In accordance with the bilateral commitments to a free and open Indo-Pacific, the Indian and the U.S. Air Forces have come together for a 12-day joint exercise dubbed “Cope India 2019” to be held through the end of this week (December 3 to 14).
This is the fourth iteration of the exercise conducted by the two militaries. The previous editions of the Cope India Exercise were held in 2004, 2008 and 2009 respectively. But none have been held since then, making the current exercise an indicator of the renewed mutual U.S.-Indian interest in deepening their military engagement.
Colonel Darryl Insley, the commander of the 13th Air Expeditionary Group-Cope India 2019 (AEG-CI19) said, “We are excited and grateful for the opportunity to fly and train with our Indian air force counterparts within their home country.” The Indian Air Force Chief noted during his visit to the exercise that the significance of the joint exercises was in “create[ing] an environment of camaraderie and an opportunity to learn from each other’s best practices in enhancing operational synergy.”
The exercises are being hosted at two air force bases in India – Air Force Station Kalaikunda in Midnapore and Air Force Station Arjan Singh at Panagarh, both located in the eastern Indian state of West Bengal, not too far from the Sino-Indian border where Indian and Chinese forces were locked in a confrontation in 2017. It should be noted that the second hub of the U.S.-supplied C-130J Super Hercules transport aircrafts of the (IAF) is also hosted at the Arjan Singh Station.
The U.S. complement includes 200 U.S. Airmen with 15 aircraft from the 18th Wing, Kadena Air Base, Japan, and 182nd Airlift Wing, Illinois Air National Guard. The Indian side is being represented by Su-30MKI, Mirage-2000, Jaguar, C-130J, as well as AWACS. The Special Forces from the both the USAF and IAF are also taking part in the exercise.

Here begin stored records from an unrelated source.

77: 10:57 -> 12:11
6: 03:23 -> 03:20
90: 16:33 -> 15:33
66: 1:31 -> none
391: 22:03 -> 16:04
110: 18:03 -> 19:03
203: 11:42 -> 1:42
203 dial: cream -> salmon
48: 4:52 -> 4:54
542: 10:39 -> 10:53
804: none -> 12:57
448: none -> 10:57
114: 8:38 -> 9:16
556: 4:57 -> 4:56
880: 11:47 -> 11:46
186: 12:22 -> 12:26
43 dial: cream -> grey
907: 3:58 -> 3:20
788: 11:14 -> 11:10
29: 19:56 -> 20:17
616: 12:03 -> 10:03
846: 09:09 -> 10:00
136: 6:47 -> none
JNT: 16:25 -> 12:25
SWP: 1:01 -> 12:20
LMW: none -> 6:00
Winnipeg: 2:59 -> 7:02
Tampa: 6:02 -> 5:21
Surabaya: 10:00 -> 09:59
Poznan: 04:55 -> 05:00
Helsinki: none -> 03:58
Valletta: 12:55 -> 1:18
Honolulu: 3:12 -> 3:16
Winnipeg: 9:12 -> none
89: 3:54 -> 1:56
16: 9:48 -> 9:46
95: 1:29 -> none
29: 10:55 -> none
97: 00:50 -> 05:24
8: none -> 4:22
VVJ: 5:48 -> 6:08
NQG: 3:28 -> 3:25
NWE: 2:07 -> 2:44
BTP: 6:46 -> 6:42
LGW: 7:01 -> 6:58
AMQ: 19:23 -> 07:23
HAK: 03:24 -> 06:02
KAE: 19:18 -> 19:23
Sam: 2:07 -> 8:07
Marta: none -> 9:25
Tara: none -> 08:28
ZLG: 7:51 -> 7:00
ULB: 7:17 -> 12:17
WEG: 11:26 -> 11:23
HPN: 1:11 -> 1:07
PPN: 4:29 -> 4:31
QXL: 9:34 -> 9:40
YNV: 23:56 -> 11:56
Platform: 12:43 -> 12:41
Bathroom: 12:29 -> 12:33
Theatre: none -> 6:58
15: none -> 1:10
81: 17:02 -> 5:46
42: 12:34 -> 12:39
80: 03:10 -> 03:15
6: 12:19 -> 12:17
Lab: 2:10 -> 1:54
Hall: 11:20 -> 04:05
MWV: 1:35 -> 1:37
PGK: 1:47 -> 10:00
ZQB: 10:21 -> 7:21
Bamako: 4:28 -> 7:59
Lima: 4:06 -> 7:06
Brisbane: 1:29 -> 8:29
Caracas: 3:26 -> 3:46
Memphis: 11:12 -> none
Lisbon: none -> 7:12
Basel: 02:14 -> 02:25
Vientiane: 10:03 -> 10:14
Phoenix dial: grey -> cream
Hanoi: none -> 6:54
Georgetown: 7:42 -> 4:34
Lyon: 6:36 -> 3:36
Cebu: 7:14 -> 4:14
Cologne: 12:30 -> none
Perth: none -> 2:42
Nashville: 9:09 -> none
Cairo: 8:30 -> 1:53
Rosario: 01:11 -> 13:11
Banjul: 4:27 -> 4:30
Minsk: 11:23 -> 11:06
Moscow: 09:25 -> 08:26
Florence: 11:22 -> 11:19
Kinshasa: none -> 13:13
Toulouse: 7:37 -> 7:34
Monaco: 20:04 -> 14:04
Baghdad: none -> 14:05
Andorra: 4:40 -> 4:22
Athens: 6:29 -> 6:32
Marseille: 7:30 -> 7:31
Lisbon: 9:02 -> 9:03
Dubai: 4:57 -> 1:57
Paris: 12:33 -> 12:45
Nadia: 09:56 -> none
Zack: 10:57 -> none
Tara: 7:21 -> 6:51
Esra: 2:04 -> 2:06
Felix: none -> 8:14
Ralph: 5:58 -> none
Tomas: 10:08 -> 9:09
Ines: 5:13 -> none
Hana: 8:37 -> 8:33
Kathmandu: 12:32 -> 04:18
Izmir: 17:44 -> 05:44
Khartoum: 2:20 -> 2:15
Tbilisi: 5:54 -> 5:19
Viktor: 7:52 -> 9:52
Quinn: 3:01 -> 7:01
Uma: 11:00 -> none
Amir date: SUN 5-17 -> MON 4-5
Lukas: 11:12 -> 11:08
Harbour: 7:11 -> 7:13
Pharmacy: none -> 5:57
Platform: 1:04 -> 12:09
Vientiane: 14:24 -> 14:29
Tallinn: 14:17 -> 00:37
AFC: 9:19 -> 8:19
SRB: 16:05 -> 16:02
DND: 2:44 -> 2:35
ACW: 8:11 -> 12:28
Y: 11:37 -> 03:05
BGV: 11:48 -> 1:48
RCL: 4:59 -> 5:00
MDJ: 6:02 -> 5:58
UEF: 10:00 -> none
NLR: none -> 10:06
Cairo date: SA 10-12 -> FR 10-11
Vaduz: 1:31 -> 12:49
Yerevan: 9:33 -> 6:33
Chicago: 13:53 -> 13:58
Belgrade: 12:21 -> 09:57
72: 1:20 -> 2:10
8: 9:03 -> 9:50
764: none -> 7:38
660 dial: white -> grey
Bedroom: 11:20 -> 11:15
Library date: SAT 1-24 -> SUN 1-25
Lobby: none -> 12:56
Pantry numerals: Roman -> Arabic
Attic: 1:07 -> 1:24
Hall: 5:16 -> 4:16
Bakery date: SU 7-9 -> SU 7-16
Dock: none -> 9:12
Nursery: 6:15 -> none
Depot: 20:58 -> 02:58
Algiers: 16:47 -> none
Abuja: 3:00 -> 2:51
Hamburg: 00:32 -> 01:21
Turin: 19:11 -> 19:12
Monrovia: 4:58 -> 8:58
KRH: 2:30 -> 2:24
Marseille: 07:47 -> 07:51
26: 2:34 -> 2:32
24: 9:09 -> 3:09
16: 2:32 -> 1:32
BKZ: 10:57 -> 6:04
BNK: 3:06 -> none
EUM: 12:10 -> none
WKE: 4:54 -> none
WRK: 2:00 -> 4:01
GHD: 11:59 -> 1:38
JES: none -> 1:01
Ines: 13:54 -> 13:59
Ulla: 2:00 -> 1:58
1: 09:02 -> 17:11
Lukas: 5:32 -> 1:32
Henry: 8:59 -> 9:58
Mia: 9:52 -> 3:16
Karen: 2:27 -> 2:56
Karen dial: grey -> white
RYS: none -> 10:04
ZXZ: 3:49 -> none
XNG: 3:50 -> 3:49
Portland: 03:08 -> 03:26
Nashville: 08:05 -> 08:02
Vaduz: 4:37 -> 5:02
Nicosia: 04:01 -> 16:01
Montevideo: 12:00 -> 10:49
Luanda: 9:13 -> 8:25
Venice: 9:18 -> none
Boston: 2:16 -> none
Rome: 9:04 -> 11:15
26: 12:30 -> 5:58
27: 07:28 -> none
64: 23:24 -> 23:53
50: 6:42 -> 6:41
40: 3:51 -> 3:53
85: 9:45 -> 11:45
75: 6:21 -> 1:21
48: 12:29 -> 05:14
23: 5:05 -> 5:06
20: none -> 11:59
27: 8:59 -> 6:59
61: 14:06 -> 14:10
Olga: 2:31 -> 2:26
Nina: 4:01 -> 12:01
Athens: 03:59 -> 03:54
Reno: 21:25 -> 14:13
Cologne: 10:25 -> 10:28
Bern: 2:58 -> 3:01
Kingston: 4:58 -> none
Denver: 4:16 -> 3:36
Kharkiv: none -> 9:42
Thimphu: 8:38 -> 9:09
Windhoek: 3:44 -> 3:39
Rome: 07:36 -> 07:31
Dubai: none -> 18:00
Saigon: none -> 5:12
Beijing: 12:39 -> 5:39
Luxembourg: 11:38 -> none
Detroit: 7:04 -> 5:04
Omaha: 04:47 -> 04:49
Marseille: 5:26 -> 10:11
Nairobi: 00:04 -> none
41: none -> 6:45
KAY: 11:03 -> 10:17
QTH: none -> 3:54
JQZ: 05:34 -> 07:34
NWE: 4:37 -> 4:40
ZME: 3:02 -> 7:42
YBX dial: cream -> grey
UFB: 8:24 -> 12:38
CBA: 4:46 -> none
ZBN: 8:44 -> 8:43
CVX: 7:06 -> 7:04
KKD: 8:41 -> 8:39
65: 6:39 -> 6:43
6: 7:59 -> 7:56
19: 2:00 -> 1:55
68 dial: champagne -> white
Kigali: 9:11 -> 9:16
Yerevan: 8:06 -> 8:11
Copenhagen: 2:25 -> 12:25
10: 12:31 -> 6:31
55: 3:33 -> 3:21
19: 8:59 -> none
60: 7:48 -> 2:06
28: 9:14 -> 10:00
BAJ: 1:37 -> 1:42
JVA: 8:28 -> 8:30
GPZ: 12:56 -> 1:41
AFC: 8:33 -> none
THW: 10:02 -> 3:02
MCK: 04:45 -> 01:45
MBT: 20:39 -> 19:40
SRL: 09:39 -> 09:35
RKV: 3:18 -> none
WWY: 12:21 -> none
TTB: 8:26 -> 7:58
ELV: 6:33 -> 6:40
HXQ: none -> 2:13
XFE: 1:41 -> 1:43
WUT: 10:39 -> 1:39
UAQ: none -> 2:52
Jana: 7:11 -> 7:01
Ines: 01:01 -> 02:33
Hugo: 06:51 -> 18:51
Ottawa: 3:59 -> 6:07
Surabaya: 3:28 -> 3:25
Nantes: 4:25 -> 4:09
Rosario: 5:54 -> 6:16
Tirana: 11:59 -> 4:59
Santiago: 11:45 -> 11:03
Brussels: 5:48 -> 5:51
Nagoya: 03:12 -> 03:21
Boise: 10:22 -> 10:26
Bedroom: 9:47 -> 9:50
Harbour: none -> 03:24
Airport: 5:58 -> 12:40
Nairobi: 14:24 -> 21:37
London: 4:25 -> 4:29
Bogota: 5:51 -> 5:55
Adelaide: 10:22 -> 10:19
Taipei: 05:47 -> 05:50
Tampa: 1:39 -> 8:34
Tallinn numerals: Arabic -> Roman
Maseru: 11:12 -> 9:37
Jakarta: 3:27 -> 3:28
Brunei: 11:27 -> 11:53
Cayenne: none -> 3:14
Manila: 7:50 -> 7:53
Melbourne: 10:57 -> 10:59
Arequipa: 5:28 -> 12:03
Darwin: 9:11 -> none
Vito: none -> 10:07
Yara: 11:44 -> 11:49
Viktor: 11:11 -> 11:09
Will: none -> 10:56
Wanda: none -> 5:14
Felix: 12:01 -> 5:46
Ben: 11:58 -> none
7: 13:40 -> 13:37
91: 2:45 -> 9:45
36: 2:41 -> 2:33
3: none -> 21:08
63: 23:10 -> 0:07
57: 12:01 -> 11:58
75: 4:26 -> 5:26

The restarting of the Cope India exercises appears to be yet another indicator of the slow but growing comfort level in India about military engagement with the United States. Despite concerns by some in the Indian strategic community, India has signed the Logistics Exchange Memorandum of Agreement (or what is now called the Logistics Services Agreement) and the Communication and Information Security Memorandum of Agreement (or what is now called the Communications Compatibility and Security Agreement). These agreements are further boosting the U.S.-India military relationship. But India has yet to sign the Basic Exchange and Cooperation Agreement, another of the foundational agreements that the United States has been pushing. India had early on signed the General Security of Military Information Agreement.
These agreements and military exercises tie India and the United States closer militarily. This also suggests that U.S.-India military exercises are likely to increase in scope and intensity in the coming years. Notably, India is also stepping up military exercises with other countries in the Indo-Pacific that may be considered like-minded and also have close ties with the United States. For example, India is also conducting a joint air force exercise with Japan, at the same time as the Cope India exercise with the United States.
While India’s bilateral military exercises are increasing with many countries, there are not as many multilateral joint exercises, even though the logic of carrying them out is quite clear. In some cases, such the Malabar exercise, there appears to be concern about the kind of message being sent with such exercises, especially to China. On the other hand, it is unclear why New Delhi feels that large numbers of bilateral military exercises will be more acceptable to China.
What this suggests is that India continues to want to both build up its military ties with like-minded countries, but also assuage any concerns in Beijing about India forging closer ties with potential adversaries. Whether this delicate balancing act will work remains to be seen.